The Logic Of Suicide Terrorism

And a new book by Robert Pape explodes another cherished wingnut myth--that Islamic fundamentalism is out to take over the world through terrorist attacks. His new book is called "Dying To Win: The Strategic Logic Of Suicide Terrorism" and I have only read a few pages of the intro and seen the last ten to fifteen minutes of his appearance on "Washington Journal" this morning.

But what an intro! He says that he's compiled a list of the 315 suicide-bomb terrorist attacks that have taken place everywhere in the world from 1980-2003. That includes two Intifadas, unrest in Chechnya, and so forth and so on--I'm assuming he used '03 as the cutoff because that's when the war in Iraq started. And guess what his conclusion was? Why it's what educated, reasonable people have been saying for years and the reason that suicide bombers themselves almost always give--to end occupation of their land or to bring an end to some wrong they feel is being continuously committed against them.

And on a side note, I was surprised to read that there have been only 315 suicide attacks--of course, one is too many, but as many times as one hears about suicide attacks, it feels like there have been thousands upon thousands of them. And there have only been 315. And the group that has committed the most of these atrocities is not even Islamic. It's the Tamil Tigers of Sri Lanka, a Marxist group.
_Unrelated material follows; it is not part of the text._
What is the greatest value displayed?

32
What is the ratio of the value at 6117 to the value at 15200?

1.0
In this interview in the American Conservative, Pape says that Islam is not necessarily the overriding motivation for suicide attacks. Here's what I thought was the relevant text:
The central fact is that overwhelmingly suicide-terrorist attacks are not driven by religion as much as they are by a clear strategic objective: to compel modern democracies to withdraw military forces from the territory that the terrorists view as their homeland. From Lebanon to Sri Lanka to Chechnya to Kashmir to the West Bank, every major suicide-terrorist campaign—over 95 percent of all the incidents—has had as its central objective to compel a democratic state to withdraw.


So the principle is as simple as this--don't antagonize people just for the sake of it, just because you can. Or, specifically in our case, don't invade Iraq just because we feel like it. They don't like that. Disagreements should always be settled in the manner that can be seen as equitable by all parties involved. For but one example of how revenge and excessively punitive measures create monsters, recall that resentment about the terms of the 1919 Treaty of Versailles was one of the conditions Hitler was able to exploit to accomplish his malicious ends.
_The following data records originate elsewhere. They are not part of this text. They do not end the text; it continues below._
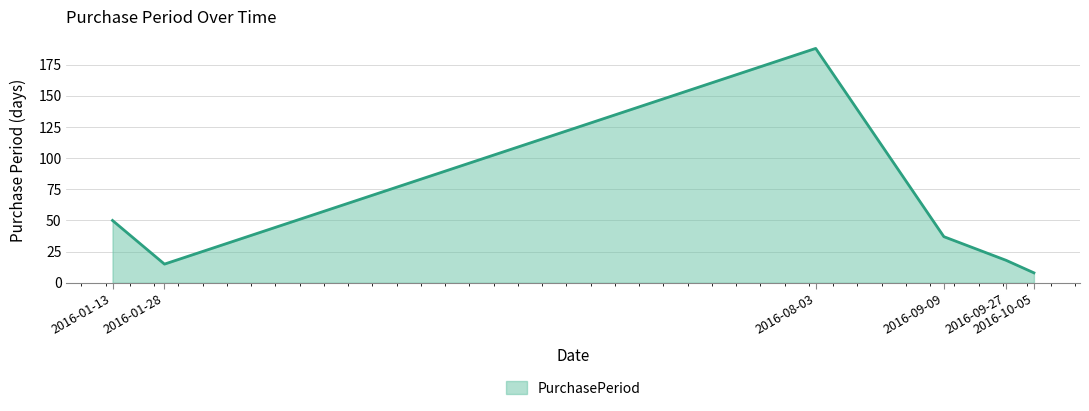

How many interior local valleys (lower than both neighbors) does the data have?

1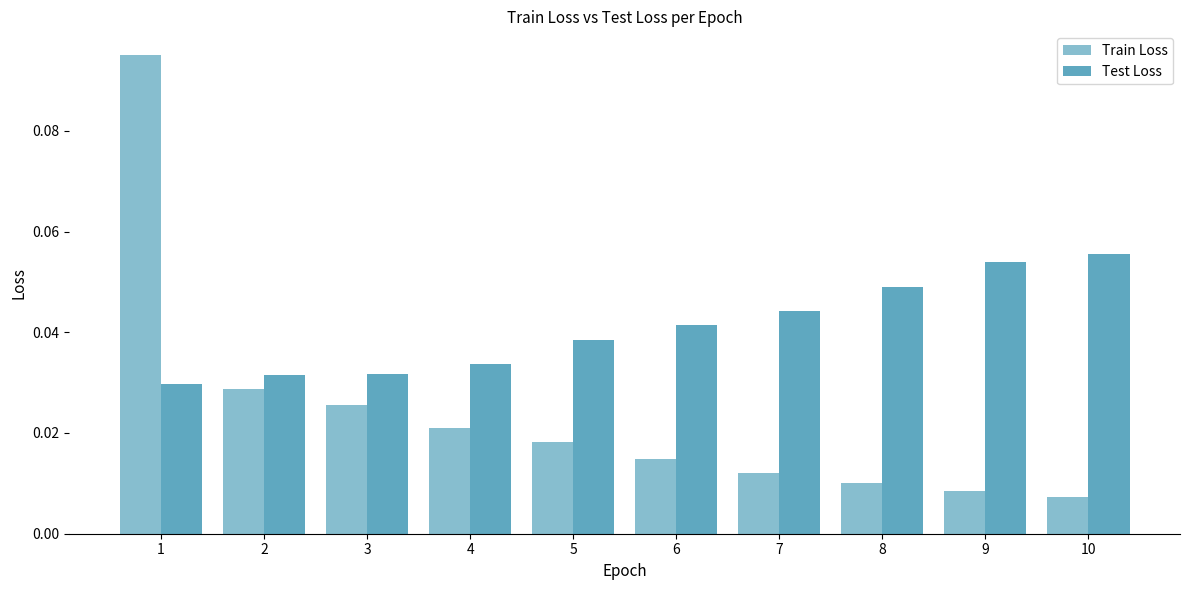

How many bars are there in each group?

2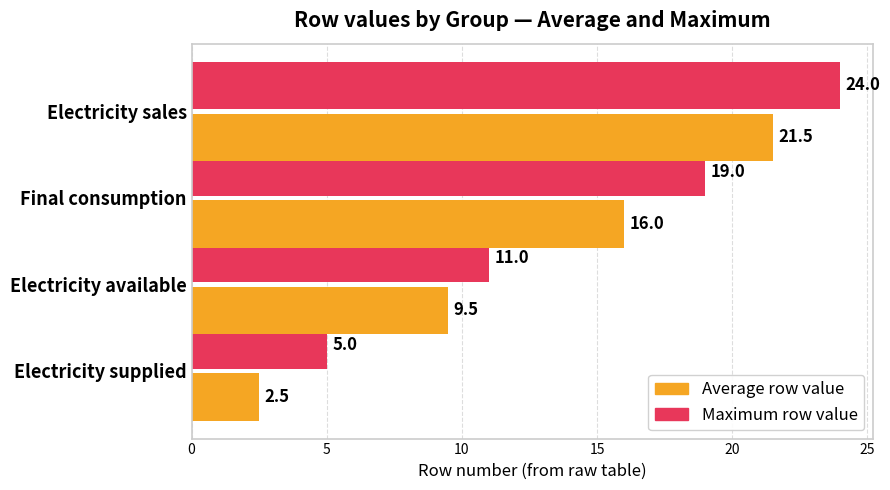

What is the spread (max minus min) of values at Electricity sales?

2.5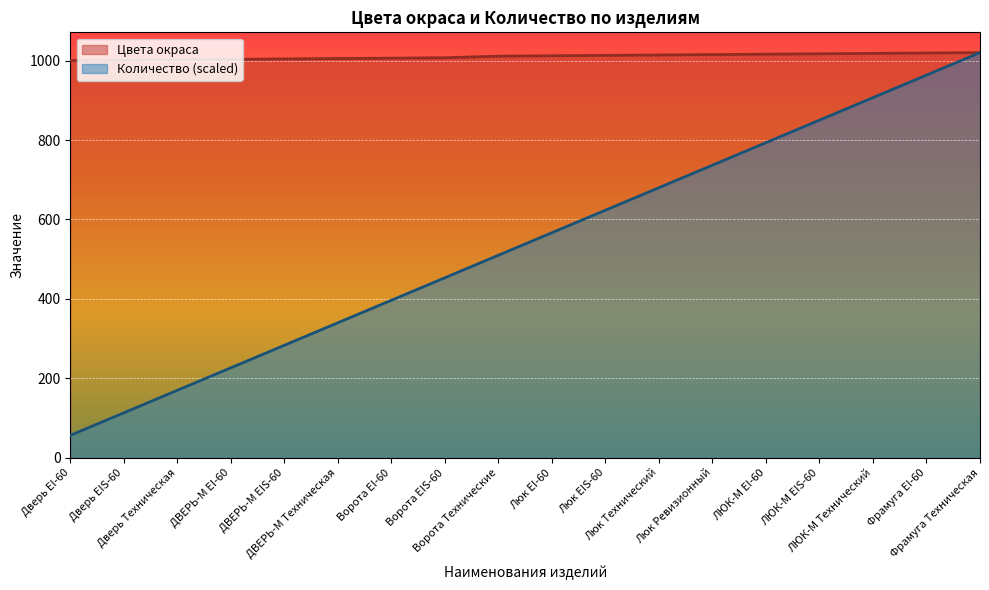

Rank the series at Ворота EI-60 from lowest to highest value.

Количество (scaled), Цвета окраса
So I guess I gotta get the book...hopefully it will help turn the tide in favor of our withdrawing from Iraq and ceasing to antagonize other nations/people. But I doubt it--see above about the politics of truth...

1 comment:

Anonymous said...

Don't let one man's facts become your sole argument, you may want to add "The Age of Sacred Terror" written by Daniel Benjamin and Steven Simon for a counter-view of suicide bombers. Fundamentalist Muslims are like Fundamentalist Christains, they twist their holy books to mean what they want to believe rather than what they actually say. Radical Islam has essentially two agendas, the elimination of jahiliyya (appostate muslim governments, any muslim government that does not rule strictly by Sharia) and the establishment of a world-spanning caliphate of true believers. To the radicals we are in a time of an Islamic Armagedeon, the whole world will burn and afterwards only the "true believers" will be left to inherit the world. Single-minded belief in anything is couter-productive if not outright harmful, before condeming your adversary make sure there is nothing validating his side of the argument.
By the way, Daniel Benjamin and Steven Simon both lean to the left and served under President Clinton, so please don't dismiss them just because they were recommended by someone who leans a little more to the right.